====== Given data ======

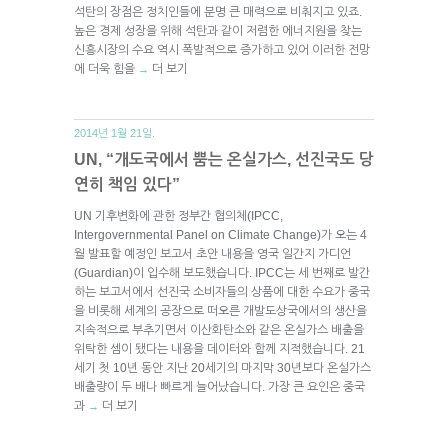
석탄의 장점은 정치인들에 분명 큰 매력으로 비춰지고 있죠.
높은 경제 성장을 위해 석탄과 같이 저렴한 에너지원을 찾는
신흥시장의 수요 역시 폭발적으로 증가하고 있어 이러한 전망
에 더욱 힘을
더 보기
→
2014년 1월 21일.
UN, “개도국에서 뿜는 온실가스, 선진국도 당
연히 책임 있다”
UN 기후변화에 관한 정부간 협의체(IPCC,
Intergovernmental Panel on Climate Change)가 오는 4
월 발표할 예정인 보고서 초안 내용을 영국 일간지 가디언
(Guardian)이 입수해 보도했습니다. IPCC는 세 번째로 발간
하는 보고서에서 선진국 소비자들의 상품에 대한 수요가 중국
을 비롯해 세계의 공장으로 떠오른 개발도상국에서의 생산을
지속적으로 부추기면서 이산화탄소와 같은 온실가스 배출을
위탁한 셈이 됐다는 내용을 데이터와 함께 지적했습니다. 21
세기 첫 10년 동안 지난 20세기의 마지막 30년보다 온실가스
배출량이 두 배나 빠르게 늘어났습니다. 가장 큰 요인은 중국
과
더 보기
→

======
====== Given data ======

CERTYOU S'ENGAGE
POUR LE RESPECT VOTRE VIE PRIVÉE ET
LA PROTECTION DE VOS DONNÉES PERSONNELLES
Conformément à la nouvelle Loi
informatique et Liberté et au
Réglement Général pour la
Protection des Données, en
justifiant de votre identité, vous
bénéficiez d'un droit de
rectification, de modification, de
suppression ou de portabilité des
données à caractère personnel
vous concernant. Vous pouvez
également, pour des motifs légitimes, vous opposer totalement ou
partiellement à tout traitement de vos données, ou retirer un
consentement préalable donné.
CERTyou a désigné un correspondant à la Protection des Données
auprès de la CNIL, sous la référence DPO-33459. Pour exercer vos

======

### Exercise
Rewrite the lines from the line with "CERTYOU S'ENGAGE" to the line with "auprès de la", replacing "portabilité" with "limitation" and keeping everything else the same.

### Exercise solution
CERTYOU S'ENGAGE
POUR LE RESPECT VOTRE VIE PRIVÉE ET
LA PROTECTION DE VOS DONNÉES PERSONNELLES
Conformément à la nouvelle Loi
informatique et Liberté et au
Réglement Général pour la
Protection des Données, en
justifiant de votre identité, vous
bénéficiez d'un droit de
rectification, de modification, de
suppression ou de limitation des
données à caractère personnel
vous concernant. Vous pouvez
également, pour des motifs légitimes, vous opposer totalement ou
partiellement à tout traitement de vos données, ou retirer un
consentement préalable donné.
CERTyou a désigné un correspondant à la Protection des Données
auprès de la CNIL, sous la référence DPO-33459. Pour exercer vos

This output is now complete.